Created attachment 778954 [details] [diff] [review] alternative approach https://tbpl.mozilla.org/?tree=Try&rev=d5a45d6f3e3a I guess either one should be ok.
(In reply to Scoobidiver from comment #5) > Checking manually (bug 888219 not fixed) Now that bug is fixed, here are the latest correlations: 96% (45/47) vs. 2% (47/1931) CertPatrol@PSYC.EU (Certificate Patrol, https://addons.mozilla.org/addon/6415) (2.0.14)

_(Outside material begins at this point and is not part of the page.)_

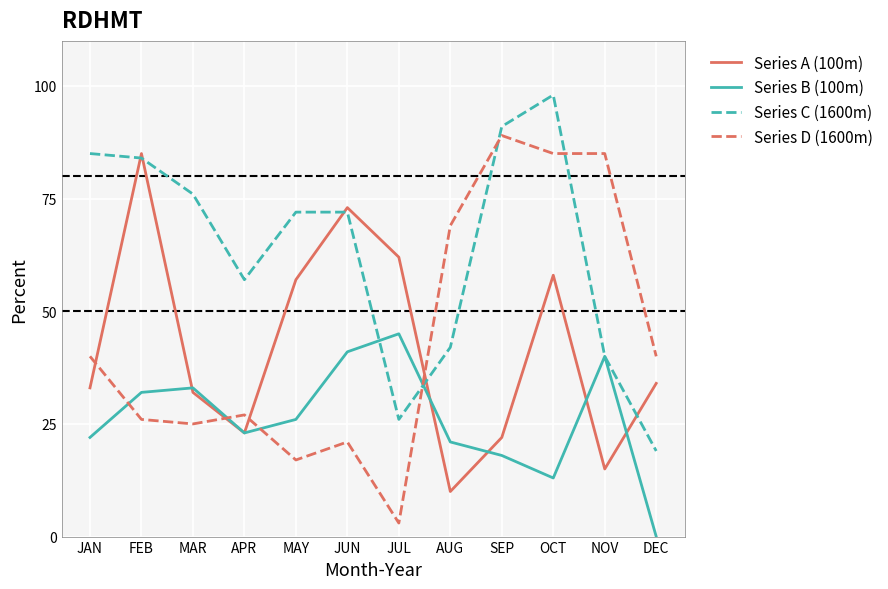

How many interior local valleys does the Series B (100m) series have?

2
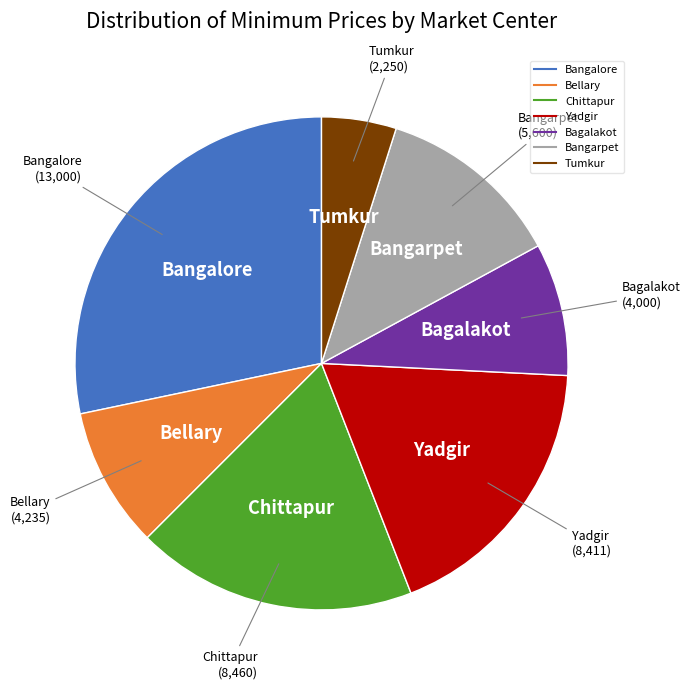

Does Bangalore represent more than half of the total?

No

Comment on attachment 778954 [details] [diff] [review] alternative approach Review of attachment 778954 [details] [diff] [review]: ----------------------------------------------------------------- You should have an XPCOM peer review the XPCOM changes that add the new parameter to nsArray. I prefer not to use this as the solution because PSM has never had to explicitly deal with cycle collection yet (AFAICT) and I would like to keep it this way if at all possible.

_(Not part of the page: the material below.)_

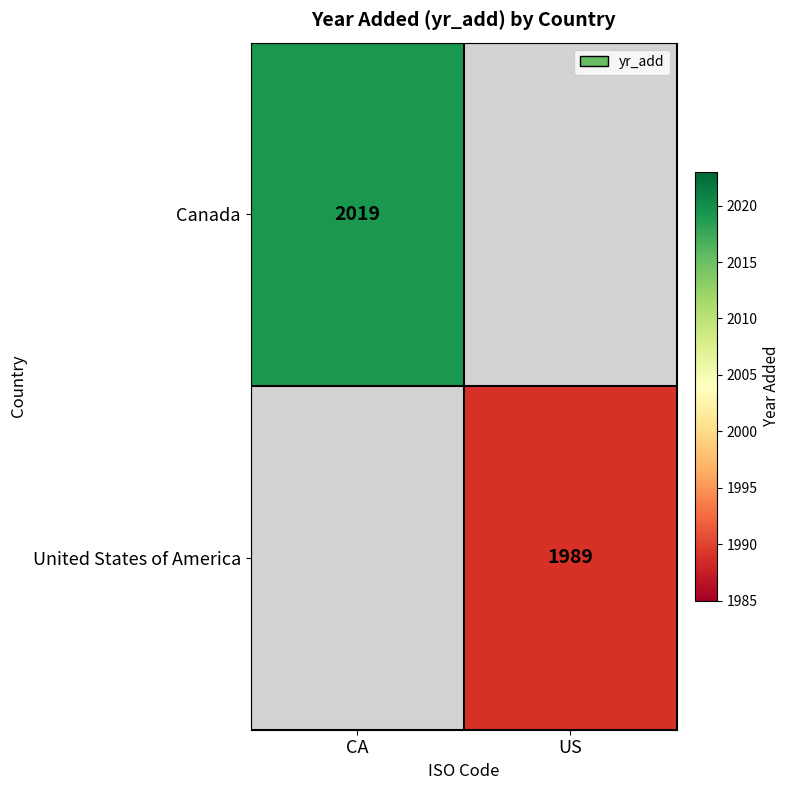

True or false: Canada has a value of 2019 at CA.

True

Comment on attachment 778888 [details] [diff] [review] v2 Review of attachment 778888 [details] [diff] [review]: ----------------------------------------------------------------- ::: security/manager/ssl/src/nsNSSASN1Object.cpp @@ +13,2 @@ > NS_IMPL_THREADSAFE_ISUPPORTS2(nsNSSASN1PrintableItem, nsIASN1PrintableItem, > nsIASN1Object) Please also change nsNSSASN1PrintableItem to non-thread-safe nsISupports. This patch is bitrotted by the patch that removed NS_IMPL_THREADSAFE_ISUPPORTS* so you'll need to redo this part by changing the declarations of the classes. ::: security/manager/ssl/src/nsNSSCertHelper.cpp @@ +2116,5 @@ > if (isAlreadyShutDown()) > return NS_ERROR_NOT_AVAILABLE; > > nsCOMPtr<nsIASN1Sequence> sequence = new nsNSSASN1Sequence(); > + NS_ADDREF(*aRetVal = sequence.get()); Nit: No need for two addrefs. Just set *aRetValue = new nsNSSASN1Sequence() directly. (Move the declaration of sequence down to be right above the call to CreateTBSCertificateASN1Struct.)
Created attachment 782627 [details] [diff] [review] using .forget().get() This way no extra addref/release. retval is nsIASN1Object, but we need nsIASN1Sequence within the method, so couldn't just assign to retval.
Calling this verified fixed since I only see four reports in the last week with this signature on Firefox 25.0a2 and 26.0a1. Should there be a follow-up bug to address the new instances of this signature?